(THE REQUEST):
Put these lines into a Markdown table with the columns Row and Line, numbering the rows and skipping blank lines. Leave the pictures out of the table.
^^^^^^^^^^^^^^^^
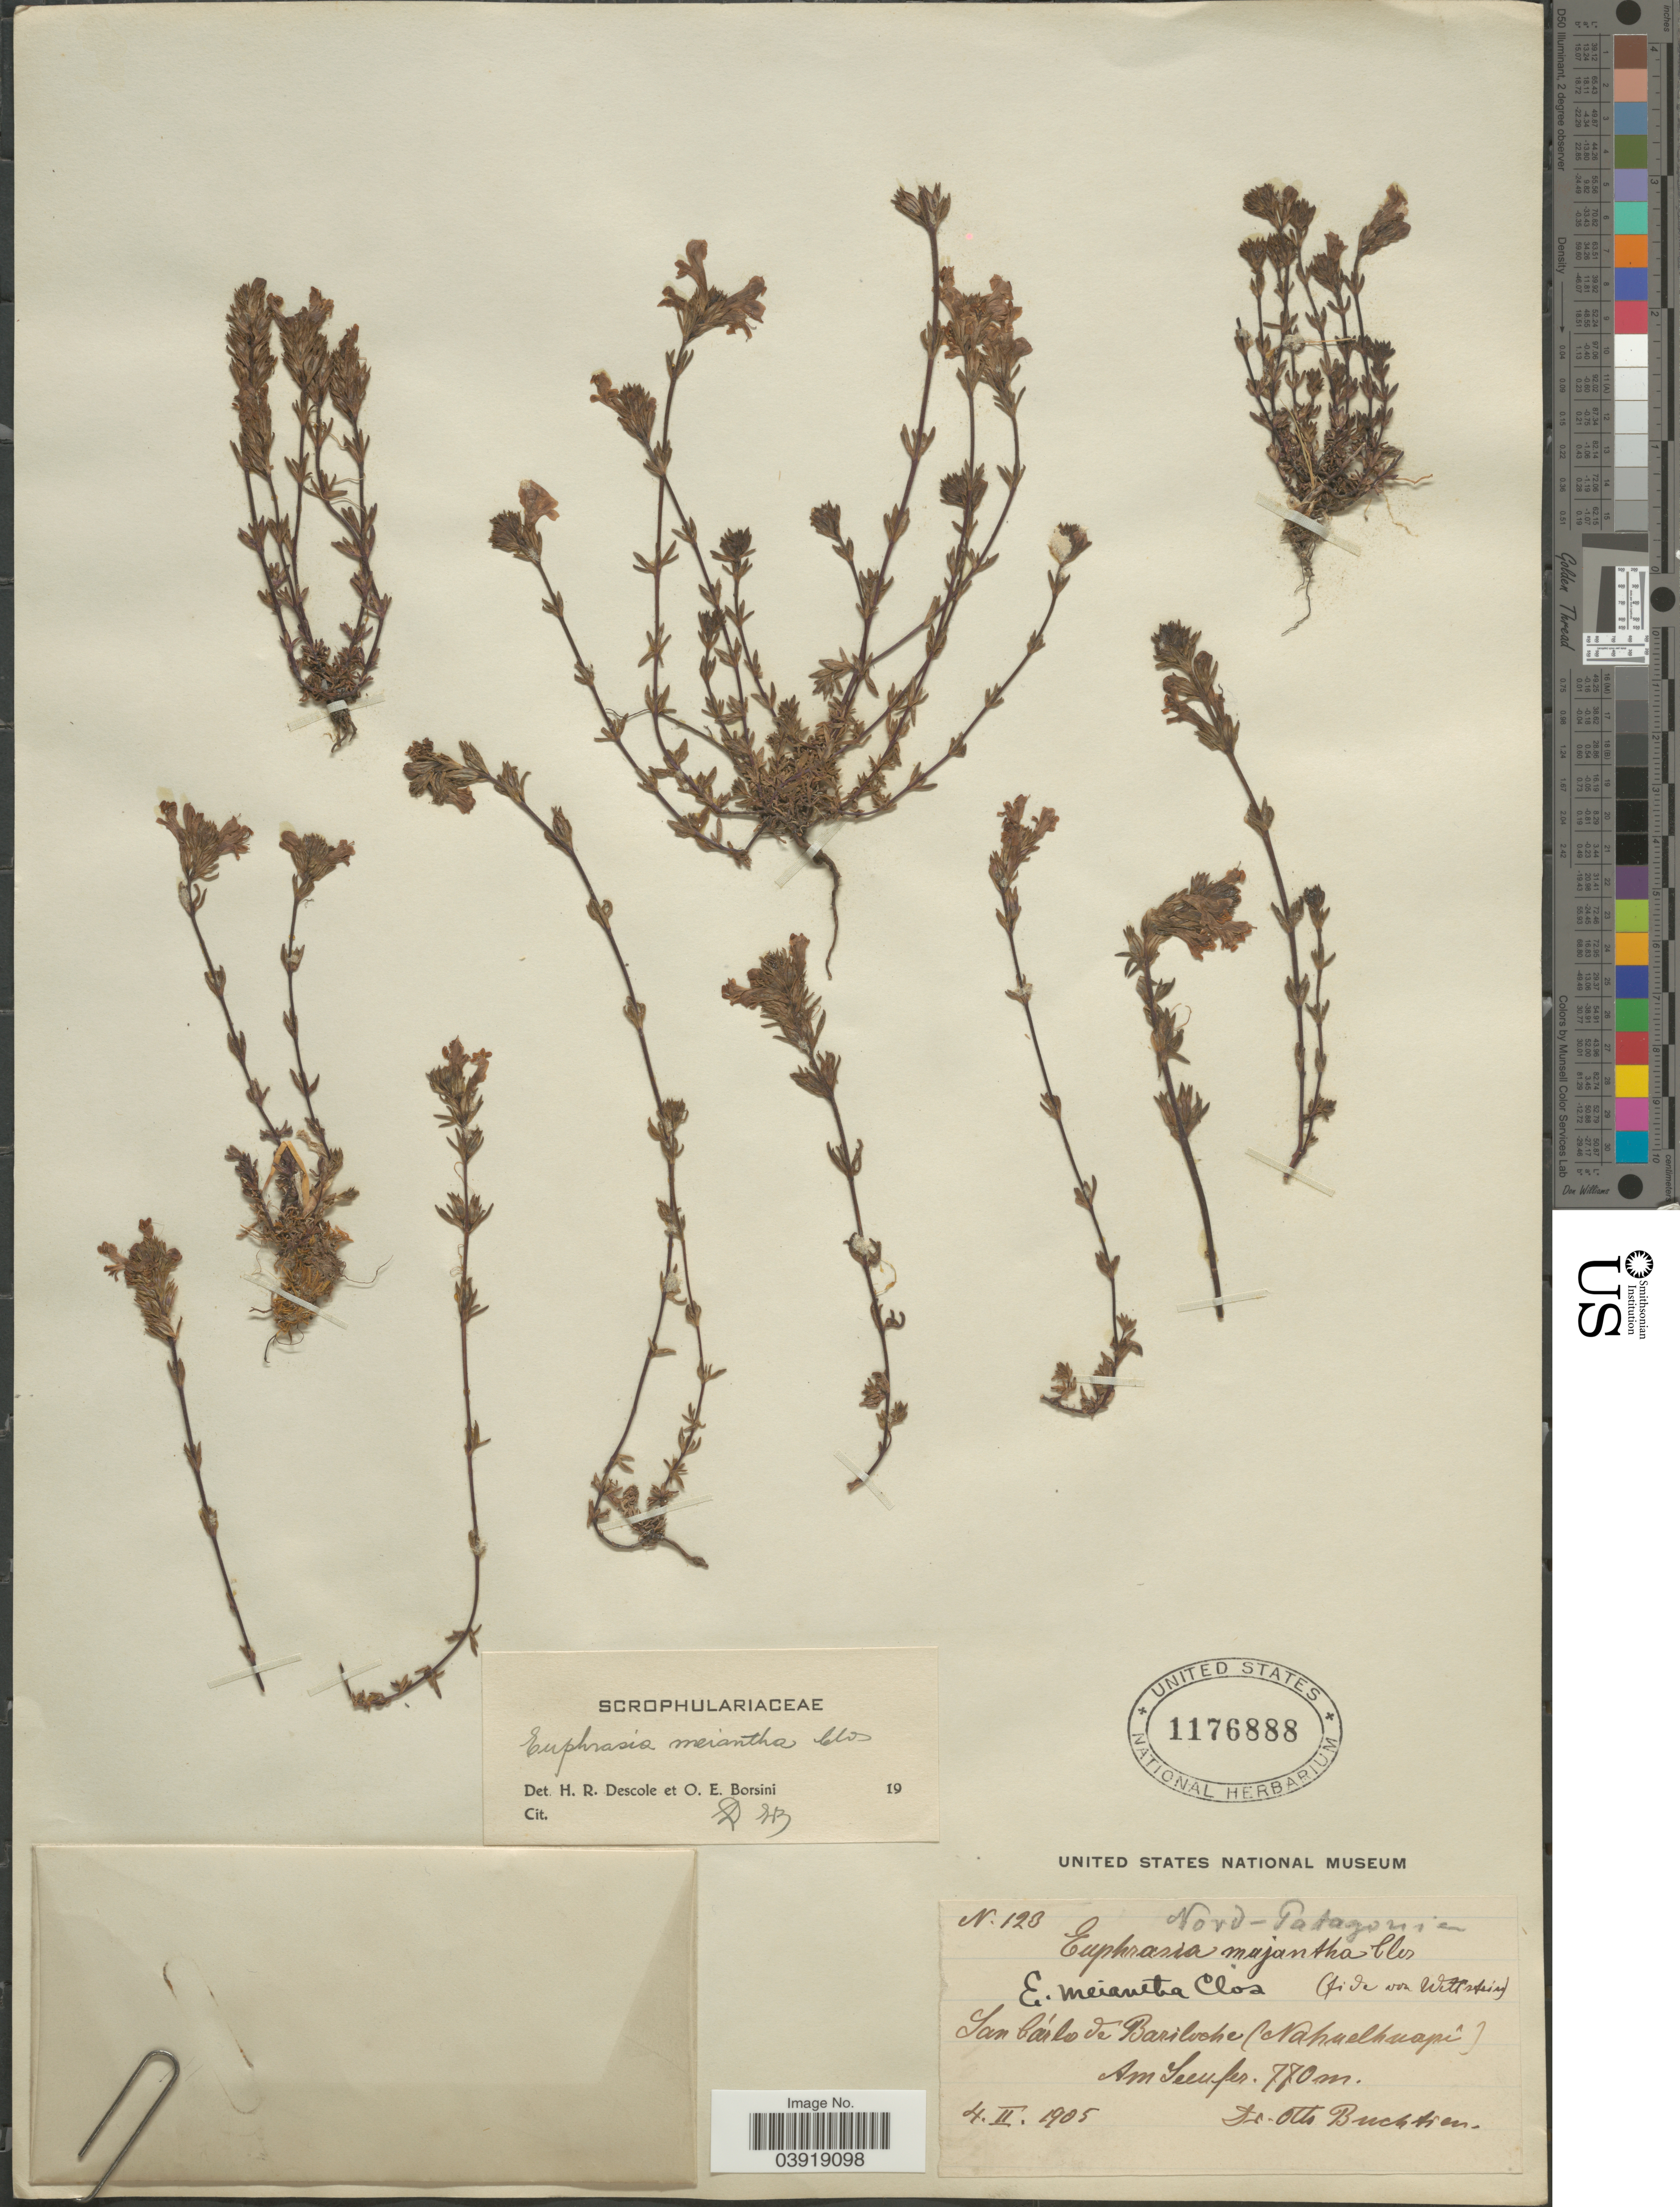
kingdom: Plantae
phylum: Tracheophyta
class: Magnoliopsida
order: Lamiales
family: Orobanchaceae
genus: Euphrasia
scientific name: Euphrasia meiantha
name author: Clos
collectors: O. Buchtien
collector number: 123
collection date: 1905-02-04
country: Argentina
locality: Nord-Patagonia. San Cárlos de Bariloche (Nahuelhuapi). Am Seeufer.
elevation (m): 770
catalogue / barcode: US 1176888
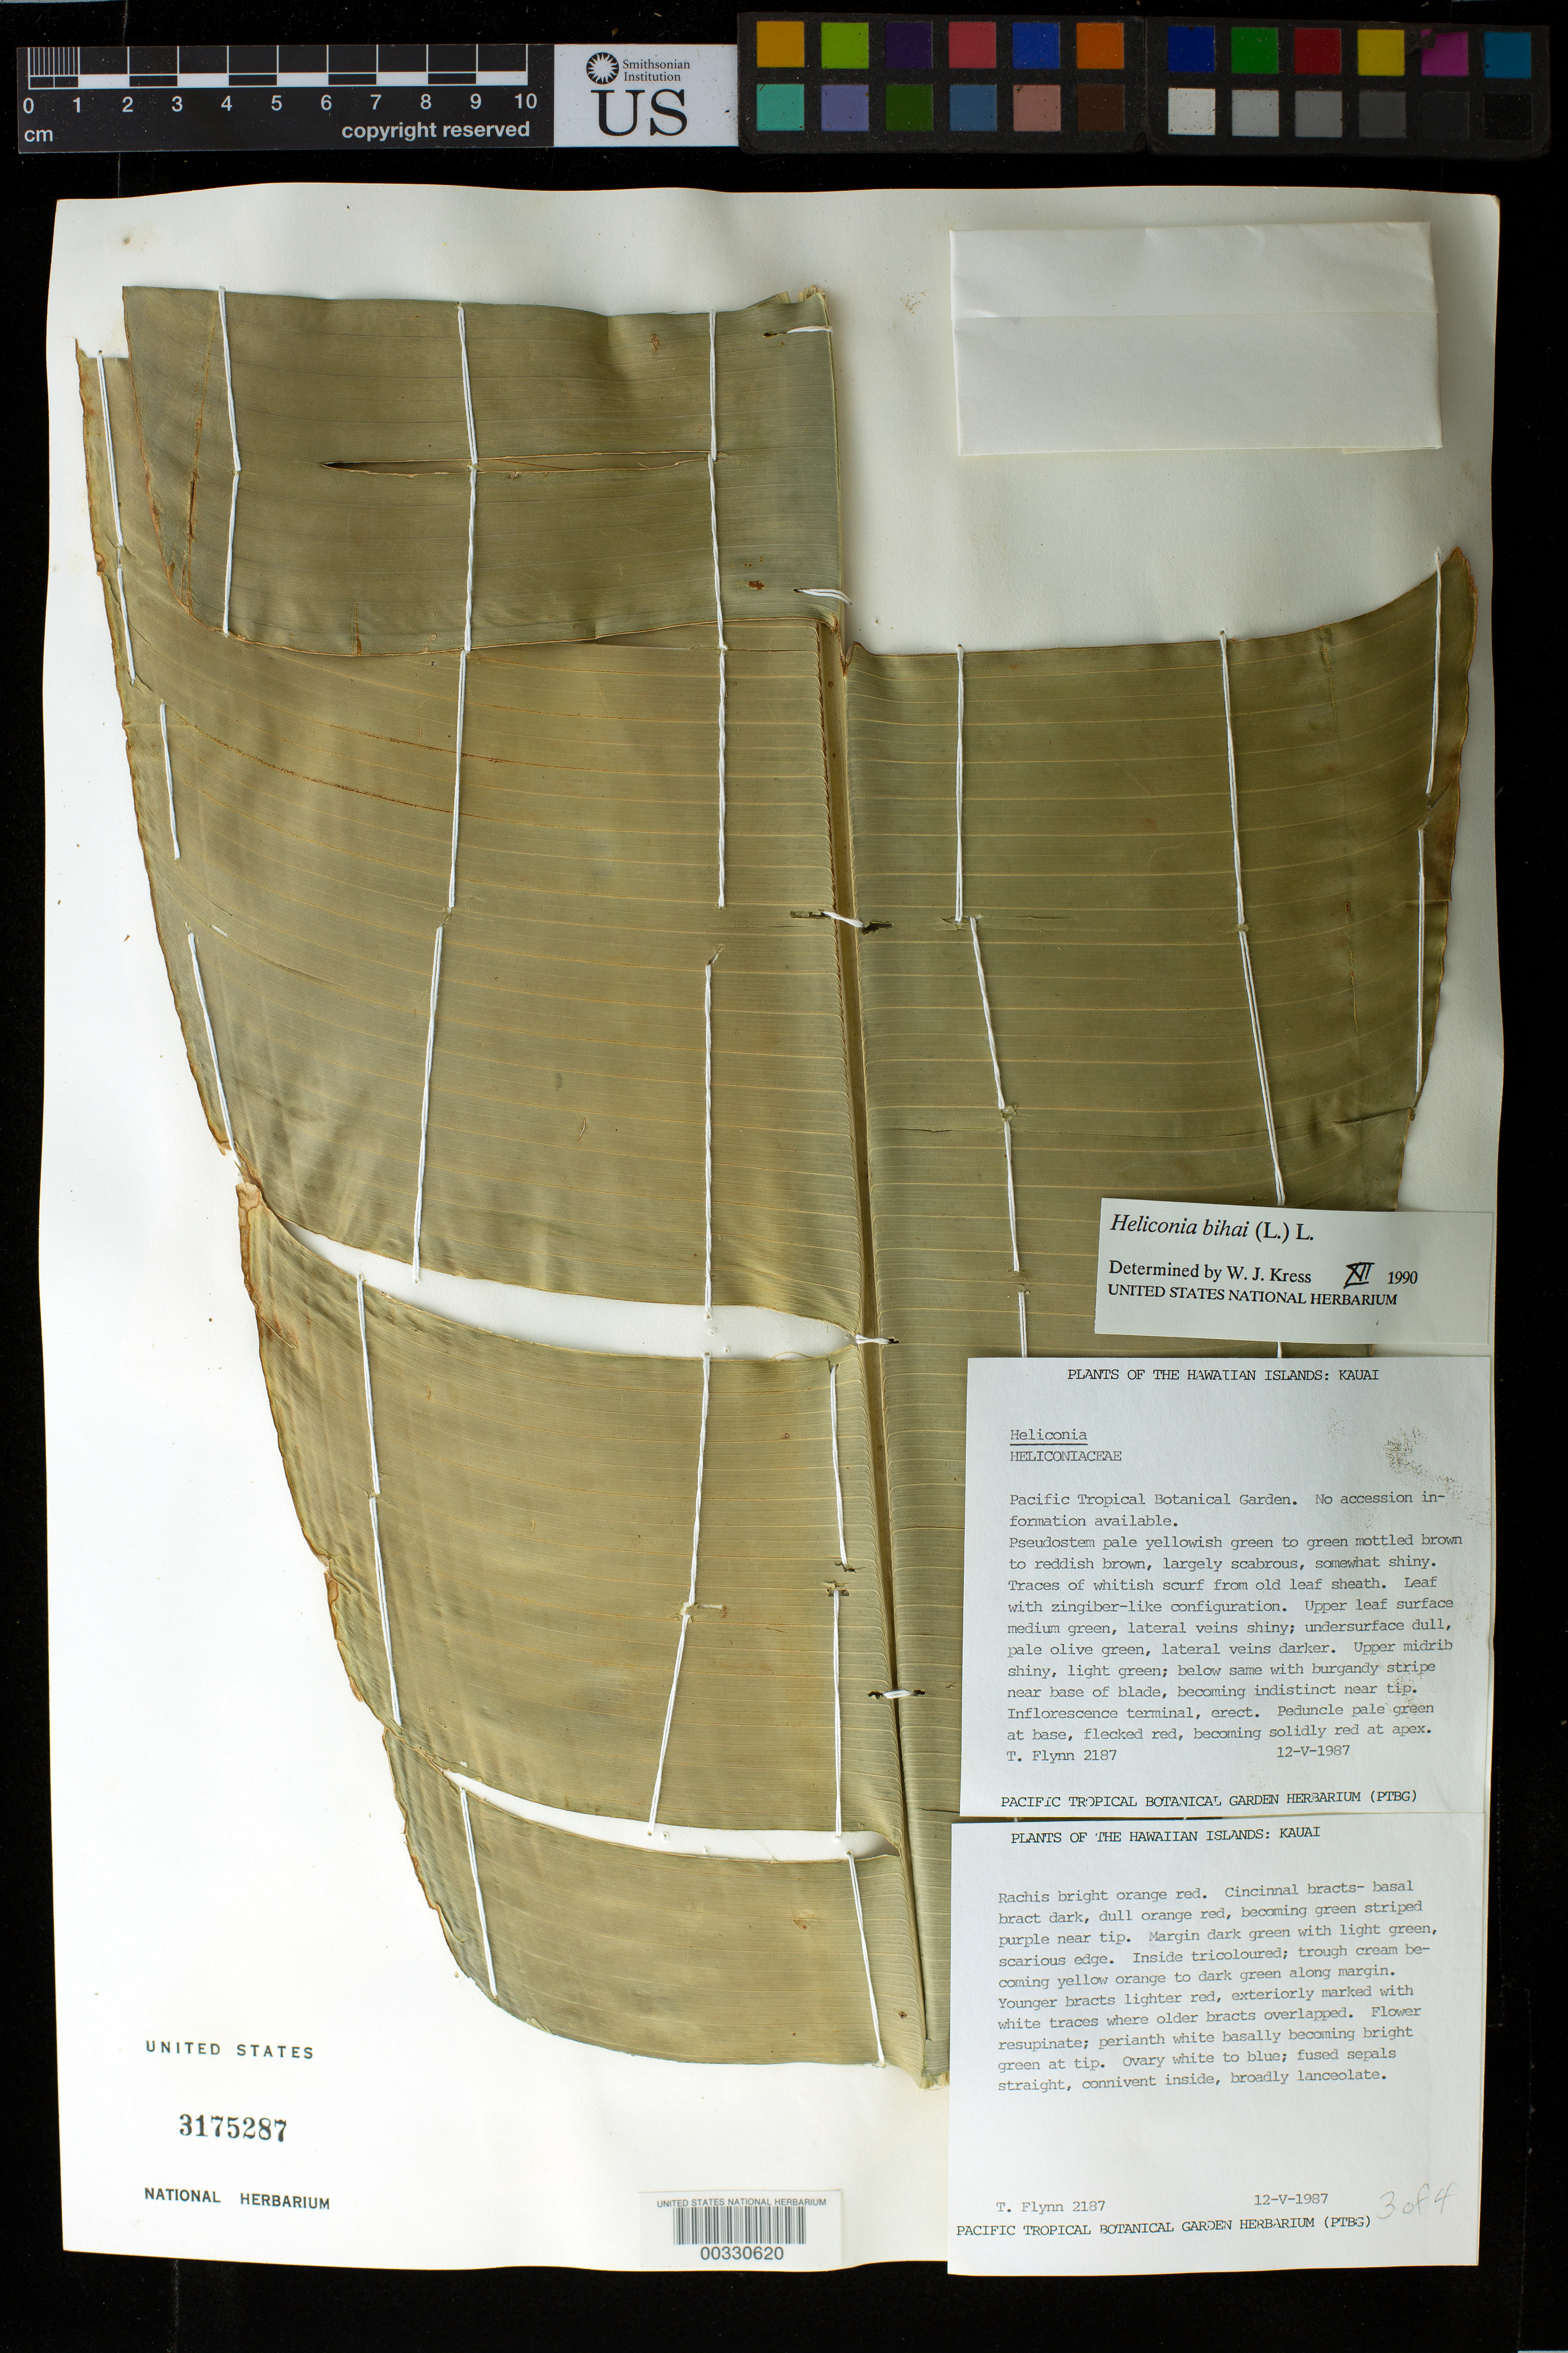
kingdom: Plantae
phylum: Tracheophyta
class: Liliopsida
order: Zingiberales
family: Heliconiaceae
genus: Heliconia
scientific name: Heliconia bihai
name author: (L.) L.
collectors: T. W. Flynn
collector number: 2187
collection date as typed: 12 May 1987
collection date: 1987-05-12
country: United States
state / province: Florida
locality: Southern Florida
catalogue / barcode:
^^^^^^^^^^^^^^^^
(RESULT FOR THIS TASK):
| Row | Line |
|---|---|
| 1 | kingdom: Plantae |
| 2 | phylum: Tracheophyta |
| 3 | class: Magnoliopsida |
| 4 | order: Lamiales |
| 5 | family: Orobanchaceae |
| 6 | genus: Euphrasia |
| 7 | scientific name: Euphrasia meiantha |
| 8 | name author: Clos |
| 9 | collectors: O. Buchtien |
| 10 | collector number: 123 |
| 11 | collection date: 1905-02-04 |
| 12 | country: Argentina |
| 13 | locality: Nord-Patagonia. San Cárlos de Bariloche (Nahuelhuapi). Am Seeufer. |
| 14 | elevation (m): 770 |
| 15 | catalogue / barcode: US 1176888 |
| 16 | kingdom: Plantae |
| 17 | phylum: Tracheophyta |
| 18 | class: Liliopsida |
| 19 | order: Zingiberales |
| 20 | family: Heliconiaceae |
| 21 | genus: Heliconia |
| 22 | scientific name: Heliconia bihai |
| 23 | name author: (L.) L. |
| 24 | collectors: T. W. Flynn |
| 25 | collector number: 2187 |
| 26 | collection date as typed: 12 May 1987 |
| 27 | collection date: 1987-05-12 |
| 28 | country: United States |
| 29 | state / province: Florida |
| 30 | locality: Southern Florida |
| 31 | catalogue / barcode: |